View the Project on GitHub freakout42/macrocalc

Production release macrocalc-v10.35

Archive release macrocalc-v10.15

mc - MacroCALC is a Lotus 1-2-3 compatible character based spreadsheet that supports 100000 rows, 700 columns, 40 functions, display formats, file linking, macro programming and user definable functions. MacroCALC is fully integrated with [nt]roff, units, man, awk, perl and sh.

mc can act as a filter to use pipes to perform complex transforms on streams of data. It contains a C-interface as well as Lotus WKS and dBASE file support. mc’s own file-format is flat ASCII, easy to understand and can therefore be directly manipulated with awk, perl or other standard UNIX-tools, or even with editors like vi.

MacroCALC is the only spreadsheet that manages units: 1 mile + 1 km = 1.62 miles; 1 km / 1 hour * 30 sec = 8.33 m. This can be seen as a physical engine. It also has support of complex numbers with complex arithmetic and functions. So sqrt(-1) = i.

mc’s git-maintained, lint-clean ANSI-C source is based on yacc, lex and curses. It runs on every terminal or emulation that has a correct terminfo-entry. The user-interface is very convenient and well-known by Lotus 1-2-3 users. Function- and arrow-keys and extended video attributes are supported. Color-support is already implemented in the edge release.

The menus and messages are in separate editable files and can be easily translated into any language. Every command in the package has a detailed man-page.

mc was a professional commercial product, sold a couple hundred times for AIX, UnixWare, SCO, Coherent and Interactive during the 1991-2005 years - now going open-source under the “Simplified BSD License”.

build

mc was born in 1991 on Coherent (16-bit 286 Unix-Clone) - there was no networking and an only 64k (kilobyte!) address-room. So no automake. The portability lies in a flexible Makefile and a portability-layer (like apaches portable runtime). This layer lives in arx/. mc itself is an os-independent ANSI-C source and lives in mc/.

Building mc needs a ANSI-C environment with curses-lib, lex and yacc (ncurses, flex and bison for GNU-systems). Run “./configure” followed by “make”. All programs are built into ./dist/arx and can run without sudo-installation directly from the build-driectory. To start the spreadsheet simply:

dist/arx/bin/321

install (system-wide)

§ **EXERCISE REQUIREMENTS**
Answer these questions from the MacroCALC text:
1. How many rows does the spreadsheet support?
2. Under what license is mc going open-source?
3. In which directory does the portability layer live?

§ **RECORDED DATA**
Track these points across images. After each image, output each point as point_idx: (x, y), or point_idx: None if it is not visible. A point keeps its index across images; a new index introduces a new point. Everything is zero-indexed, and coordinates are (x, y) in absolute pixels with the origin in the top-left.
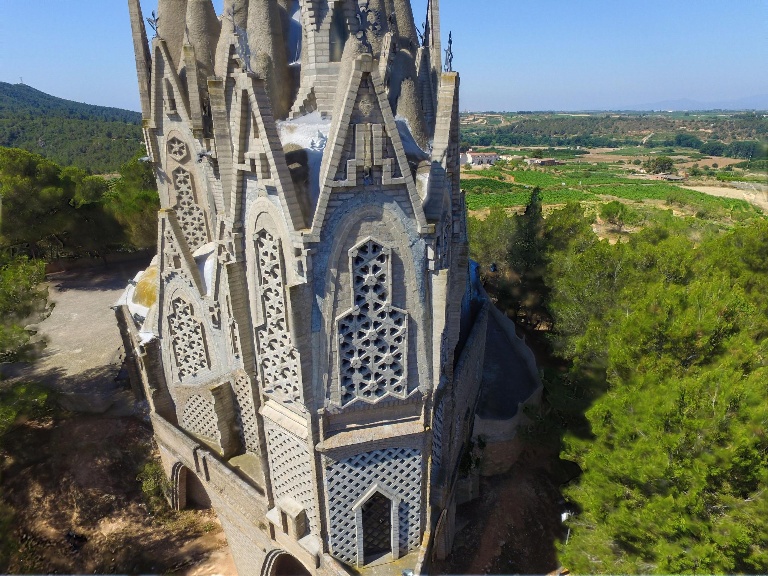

§ **RIGHT ANSWER**
1. 100000
2. The "Simplified BSD License"
3. arx/